Le président Hu Jintao, qui va quitter la tête du Parti communiste chinois (PCC) après dix ans passés au pouvoir, est sévèrement critiqué, chose inhabituelle en Chine pour un dirigeant aussi haut placé. Dans certains médias, et surtout sur le Web moins censuré, son règne est présenté comme une occasion manquée de s'attaquer à des problèmes qui se sont aggravés, des inégalités entre riches et pauvres à la dégradation de l'environnement, en passant par l'autoritarisme.

«Nous n'avions pas réalisé que Hu se révélerait aussi conservateur», souligne Wu Jiaxiang, un ancien expert du PCC devenu homme d'affaires et blogueur, résumant la déception de beaucoup de Chinois. Il précise que c'est au moment de la fermeture des sites Internet progressistes, en 2005, qu'il s'est fait cette opinion sur Hu Jintao.

Certaines de ces critiques sont destinées à influencer Xi Jinping, 59 ans, qui va commencer, au terme du 18e congrès du PCC qui s'est ouvert jeudi pour une semaine, à prendre une partie des responsabilités de Hu Jintao, un technocrate de 69 ans extrêmement réservé.

Les principaux médias officiels chinois, que la majorité des Chinois regardent, lisent et entendent, saluent en revanche l'ère Hu Jintao, la qualifiant de «décennie glorieuse».

Hu Jintao a dirigé la Chine dans une période de prospérité sans précédent pour le pays. Quand il est arrivé au pouvoir, l'économie chinoise ne dépassait guère celle de l'Italie. Aujourd'hui, elle occupe le deuxième rang mondial, derrière les États-Unis. La Chine se targue d'avoir le plus grand nombre d'utilisateurs d'Internet et de téléphones mobiles dans le monde, et aucun pays n'attire davantage les investissements étrangers directs. Le revenu par habitant a quintuplé, atteignant 5400 $ US.

Pendant les années Hu, la Chine a pris une nouvelle dimension sur le plan international et militaire. Elle a lancé son premier vol spatial habité et organisé ses premiers Jeux olympiques, s'engageant aussi dans d'autres projets qui ont été salués par la communauté internationale.

La politique chinoise reste toutefois un monde à part, et les détracteurs de Hu Jintao lui reprochent de s'être montré trop timide avec les autres dirigeants pour changer un système sous lequel couvent des conflits.

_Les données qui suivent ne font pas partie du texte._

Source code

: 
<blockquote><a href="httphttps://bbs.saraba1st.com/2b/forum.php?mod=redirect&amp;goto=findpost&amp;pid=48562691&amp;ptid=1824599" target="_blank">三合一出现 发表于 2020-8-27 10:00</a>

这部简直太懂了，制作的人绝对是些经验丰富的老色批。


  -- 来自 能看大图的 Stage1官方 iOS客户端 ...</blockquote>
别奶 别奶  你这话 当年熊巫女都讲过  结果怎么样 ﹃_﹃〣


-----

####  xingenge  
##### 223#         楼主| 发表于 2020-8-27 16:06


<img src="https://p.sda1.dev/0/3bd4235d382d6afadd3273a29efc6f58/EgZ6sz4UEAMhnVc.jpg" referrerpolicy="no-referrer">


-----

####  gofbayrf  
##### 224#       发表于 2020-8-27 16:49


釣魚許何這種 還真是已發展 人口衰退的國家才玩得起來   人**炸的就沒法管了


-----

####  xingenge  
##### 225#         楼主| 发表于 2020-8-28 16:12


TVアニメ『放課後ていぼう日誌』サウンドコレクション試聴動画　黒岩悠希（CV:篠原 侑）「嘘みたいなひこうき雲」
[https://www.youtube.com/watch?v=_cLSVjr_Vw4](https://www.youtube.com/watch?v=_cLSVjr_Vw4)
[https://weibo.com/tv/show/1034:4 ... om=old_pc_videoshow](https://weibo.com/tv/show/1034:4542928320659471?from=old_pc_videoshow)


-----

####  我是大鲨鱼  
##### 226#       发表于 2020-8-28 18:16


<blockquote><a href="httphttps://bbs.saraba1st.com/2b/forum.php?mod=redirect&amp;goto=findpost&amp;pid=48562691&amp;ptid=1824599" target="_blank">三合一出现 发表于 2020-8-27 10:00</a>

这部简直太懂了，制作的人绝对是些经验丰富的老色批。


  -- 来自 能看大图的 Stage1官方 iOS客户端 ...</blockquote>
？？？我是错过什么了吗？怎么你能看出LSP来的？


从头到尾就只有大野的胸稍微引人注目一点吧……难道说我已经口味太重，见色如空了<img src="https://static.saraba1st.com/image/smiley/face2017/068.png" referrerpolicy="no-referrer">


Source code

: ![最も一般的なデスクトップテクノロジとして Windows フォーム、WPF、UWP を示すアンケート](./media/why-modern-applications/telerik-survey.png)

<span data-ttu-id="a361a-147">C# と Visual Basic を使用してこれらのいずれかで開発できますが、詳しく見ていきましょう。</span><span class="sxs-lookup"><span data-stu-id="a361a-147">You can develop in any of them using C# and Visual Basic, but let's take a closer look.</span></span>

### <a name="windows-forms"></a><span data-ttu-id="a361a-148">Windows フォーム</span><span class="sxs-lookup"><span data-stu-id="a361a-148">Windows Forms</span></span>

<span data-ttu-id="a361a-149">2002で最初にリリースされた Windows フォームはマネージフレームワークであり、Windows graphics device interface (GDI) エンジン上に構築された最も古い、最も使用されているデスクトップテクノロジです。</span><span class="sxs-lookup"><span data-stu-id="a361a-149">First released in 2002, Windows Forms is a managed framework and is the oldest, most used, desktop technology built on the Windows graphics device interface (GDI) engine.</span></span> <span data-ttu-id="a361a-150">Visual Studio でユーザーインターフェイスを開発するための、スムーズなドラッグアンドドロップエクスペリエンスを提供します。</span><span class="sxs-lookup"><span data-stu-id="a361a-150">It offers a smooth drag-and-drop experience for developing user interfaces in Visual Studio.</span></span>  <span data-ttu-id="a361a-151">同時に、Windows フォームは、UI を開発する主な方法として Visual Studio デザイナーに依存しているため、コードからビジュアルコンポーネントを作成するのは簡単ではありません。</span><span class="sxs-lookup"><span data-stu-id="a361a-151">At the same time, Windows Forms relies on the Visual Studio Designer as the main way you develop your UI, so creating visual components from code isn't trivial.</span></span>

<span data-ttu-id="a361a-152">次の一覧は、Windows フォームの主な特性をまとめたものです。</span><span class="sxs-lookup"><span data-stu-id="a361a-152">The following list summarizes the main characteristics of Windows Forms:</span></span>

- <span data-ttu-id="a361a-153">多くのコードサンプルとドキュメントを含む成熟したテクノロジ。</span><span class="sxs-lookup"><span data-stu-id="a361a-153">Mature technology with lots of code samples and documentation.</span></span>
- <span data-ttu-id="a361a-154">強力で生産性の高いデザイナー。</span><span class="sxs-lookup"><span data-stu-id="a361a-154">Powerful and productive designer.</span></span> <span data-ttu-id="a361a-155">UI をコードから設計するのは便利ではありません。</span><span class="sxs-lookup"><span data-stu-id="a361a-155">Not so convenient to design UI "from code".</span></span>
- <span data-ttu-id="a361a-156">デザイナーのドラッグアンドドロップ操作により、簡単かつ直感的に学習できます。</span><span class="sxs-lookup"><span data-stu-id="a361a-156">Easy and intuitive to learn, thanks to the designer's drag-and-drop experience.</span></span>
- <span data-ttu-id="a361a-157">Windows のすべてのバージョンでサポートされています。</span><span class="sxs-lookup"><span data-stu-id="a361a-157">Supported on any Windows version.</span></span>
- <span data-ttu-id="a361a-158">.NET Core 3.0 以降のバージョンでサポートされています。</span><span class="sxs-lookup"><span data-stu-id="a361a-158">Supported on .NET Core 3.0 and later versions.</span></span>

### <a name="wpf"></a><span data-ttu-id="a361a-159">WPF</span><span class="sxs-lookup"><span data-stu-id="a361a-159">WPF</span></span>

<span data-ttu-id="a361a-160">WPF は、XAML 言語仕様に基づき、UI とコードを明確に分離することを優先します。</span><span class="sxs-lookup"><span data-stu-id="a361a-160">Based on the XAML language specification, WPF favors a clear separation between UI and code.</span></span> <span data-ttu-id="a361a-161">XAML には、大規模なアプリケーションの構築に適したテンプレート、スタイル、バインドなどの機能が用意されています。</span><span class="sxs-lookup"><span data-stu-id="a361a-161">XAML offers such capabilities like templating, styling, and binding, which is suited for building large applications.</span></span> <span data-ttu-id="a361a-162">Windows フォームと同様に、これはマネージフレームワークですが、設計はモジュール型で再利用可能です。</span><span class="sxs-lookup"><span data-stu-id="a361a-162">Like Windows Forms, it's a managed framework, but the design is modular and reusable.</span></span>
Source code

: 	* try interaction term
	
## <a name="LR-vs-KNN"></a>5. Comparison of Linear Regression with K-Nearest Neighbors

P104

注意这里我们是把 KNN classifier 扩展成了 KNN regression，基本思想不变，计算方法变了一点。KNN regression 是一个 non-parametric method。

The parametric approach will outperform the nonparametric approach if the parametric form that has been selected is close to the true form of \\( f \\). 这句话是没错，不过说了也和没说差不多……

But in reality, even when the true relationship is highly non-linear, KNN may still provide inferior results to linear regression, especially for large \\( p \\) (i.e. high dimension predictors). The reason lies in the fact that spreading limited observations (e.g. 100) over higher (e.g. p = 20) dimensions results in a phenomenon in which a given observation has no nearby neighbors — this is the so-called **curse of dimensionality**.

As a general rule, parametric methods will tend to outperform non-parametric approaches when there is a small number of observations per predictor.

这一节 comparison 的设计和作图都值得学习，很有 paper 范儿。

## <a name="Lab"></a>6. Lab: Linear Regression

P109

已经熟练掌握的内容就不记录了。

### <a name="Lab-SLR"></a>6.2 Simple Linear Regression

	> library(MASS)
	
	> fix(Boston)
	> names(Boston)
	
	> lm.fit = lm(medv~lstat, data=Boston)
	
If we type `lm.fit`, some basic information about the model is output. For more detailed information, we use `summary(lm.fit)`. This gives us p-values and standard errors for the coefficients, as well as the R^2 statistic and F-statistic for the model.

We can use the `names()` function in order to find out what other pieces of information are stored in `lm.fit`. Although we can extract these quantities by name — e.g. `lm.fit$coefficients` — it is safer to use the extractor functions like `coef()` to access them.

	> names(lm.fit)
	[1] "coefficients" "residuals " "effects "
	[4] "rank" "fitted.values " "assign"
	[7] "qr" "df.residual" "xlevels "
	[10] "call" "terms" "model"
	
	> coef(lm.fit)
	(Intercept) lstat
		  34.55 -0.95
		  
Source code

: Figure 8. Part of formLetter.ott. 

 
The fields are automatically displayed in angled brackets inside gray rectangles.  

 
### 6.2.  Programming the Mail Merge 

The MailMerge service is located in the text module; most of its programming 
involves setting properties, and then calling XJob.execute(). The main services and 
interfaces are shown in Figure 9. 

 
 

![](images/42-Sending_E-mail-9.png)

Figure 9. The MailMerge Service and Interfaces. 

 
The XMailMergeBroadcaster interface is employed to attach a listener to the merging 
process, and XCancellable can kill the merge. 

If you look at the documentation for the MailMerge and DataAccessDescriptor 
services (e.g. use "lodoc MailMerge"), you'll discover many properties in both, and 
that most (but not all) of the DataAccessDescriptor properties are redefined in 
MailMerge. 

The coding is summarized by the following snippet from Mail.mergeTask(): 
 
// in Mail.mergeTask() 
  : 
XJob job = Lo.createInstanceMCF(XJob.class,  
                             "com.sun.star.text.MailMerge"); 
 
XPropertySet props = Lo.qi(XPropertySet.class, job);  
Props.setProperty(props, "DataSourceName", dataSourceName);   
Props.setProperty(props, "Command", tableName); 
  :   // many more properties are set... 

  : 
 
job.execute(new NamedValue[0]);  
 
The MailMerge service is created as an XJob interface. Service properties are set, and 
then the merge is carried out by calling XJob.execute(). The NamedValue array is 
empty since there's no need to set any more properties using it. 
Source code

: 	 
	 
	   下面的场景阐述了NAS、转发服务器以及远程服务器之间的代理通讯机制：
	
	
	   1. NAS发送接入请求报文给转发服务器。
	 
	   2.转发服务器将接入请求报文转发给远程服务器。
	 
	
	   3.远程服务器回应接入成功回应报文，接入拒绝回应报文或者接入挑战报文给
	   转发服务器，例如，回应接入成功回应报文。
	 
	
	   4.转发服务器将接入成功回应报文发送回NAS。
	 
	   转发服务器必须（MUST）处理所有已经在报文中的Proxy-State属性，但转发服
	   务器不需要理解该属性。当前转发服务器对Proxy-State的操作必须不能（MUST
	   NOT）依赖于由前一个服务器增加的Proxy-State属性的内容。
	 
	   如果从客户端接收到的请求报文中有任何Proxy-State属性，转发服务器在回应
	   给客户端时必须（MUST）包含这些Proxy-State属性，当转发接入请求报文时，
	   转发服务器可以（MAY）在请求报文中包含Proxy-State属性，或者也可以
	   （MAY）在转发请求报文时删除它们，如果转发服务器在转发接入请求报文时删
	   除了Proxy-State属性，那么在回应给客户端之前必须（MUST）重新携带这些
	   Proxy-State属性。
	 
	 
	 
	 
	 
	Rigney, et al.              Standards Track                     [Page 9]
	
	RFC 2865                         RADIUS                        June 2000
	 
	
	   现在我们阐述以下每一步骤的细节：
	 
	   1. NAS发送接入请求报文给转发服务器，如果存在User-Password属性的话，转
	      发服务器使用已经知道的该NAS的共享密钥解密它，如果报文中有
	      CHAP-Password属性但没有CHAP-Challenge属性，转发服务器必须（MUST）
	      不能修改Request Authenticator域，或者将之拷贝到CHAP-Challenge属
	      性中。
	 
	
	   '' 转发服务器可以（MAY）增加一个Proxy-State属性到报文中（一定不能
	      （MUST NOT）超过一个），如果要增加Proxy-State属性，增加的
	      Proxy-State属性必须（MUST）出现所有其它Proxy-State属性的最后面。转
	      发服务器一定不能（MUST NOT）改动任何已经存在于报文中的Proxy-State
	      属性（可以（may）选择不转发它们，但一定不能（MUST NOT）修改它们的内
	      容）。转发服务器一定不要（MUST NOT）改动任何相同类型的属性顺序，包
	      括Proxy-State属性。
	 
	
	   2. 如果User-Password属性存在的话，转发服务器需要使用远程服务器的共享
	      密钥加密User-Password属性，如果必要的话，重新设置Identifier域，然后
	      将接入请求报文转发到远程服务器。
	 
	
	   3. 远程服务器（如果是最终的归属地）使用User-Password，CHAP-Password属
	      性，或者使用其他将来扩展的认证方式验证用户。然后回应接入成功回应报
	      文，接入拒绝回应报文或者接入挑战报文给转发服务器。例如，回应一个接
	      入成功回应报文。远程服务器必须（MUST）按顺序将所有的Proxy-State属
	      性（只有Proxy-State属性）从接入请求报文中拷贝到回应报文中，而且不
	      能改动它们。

Certains critiques dénoncent un problème central: la stratégie d'une croissance à tout prix qui concentre les richesses entre les mains d'un nombre restreint de personnes, au détriment de la majorité. Les dirigeants devaient s'attaquer à ce problème depuis plus d'une décennie, mais dans certains cas, les stratégies auxquelles Hu Jintao a eu recours, comme de faciliter le crédit bancaire, n'ont fait qu'aggraver les choses.

«Derrière toutes ces réalisations, il y a des problèmes», a écrit Deng Yuwen, rédacteur en chef d'un journal du PCC, dans une analyse critique publiée sur Internet en septembre, mais qui a depuis été supprimée des sites accessibles en Chine. Selon Deng Yuwen, l'échec de Hu Jintao à prendre des mesures significatives pour faire des changements politiques s'est traduit au sein du Parti communiste par «une crise dans sa légitimité à gouverner».

D'anciens membres du PCC, des universitaires et d'autres commentateurs incitent le successeur de Hu Jintao, Xi Jinping, à procéder à des réformes politiques, à rendre le système plus transparent et à progresser vers la démocratie. Cette question a été mise de côté depuis que le mouvement pro-démocratie de Tiananmen, en 1989, a été écrasé dans le sang par l'armée. En août, un article de la «Société chinoise pour la réforme économique» avançait qu'une nouvelle révolution pourrait se produire si aucun changement fondamental ne se produisait dans le modèle chinois actuel.

L'influence de Hu Jintao persistera bien après son départ. Certains de ses alliés et protégés dirigent des provinces, et il devrait rester chef de la commission du PCC supervisant l'armée, qui possède une grande influence politique. C'est ce qu'avait fait son prédécesseur Jiang Zemin, deux ans après l'arrivée au pouvoir de Hu Jintao.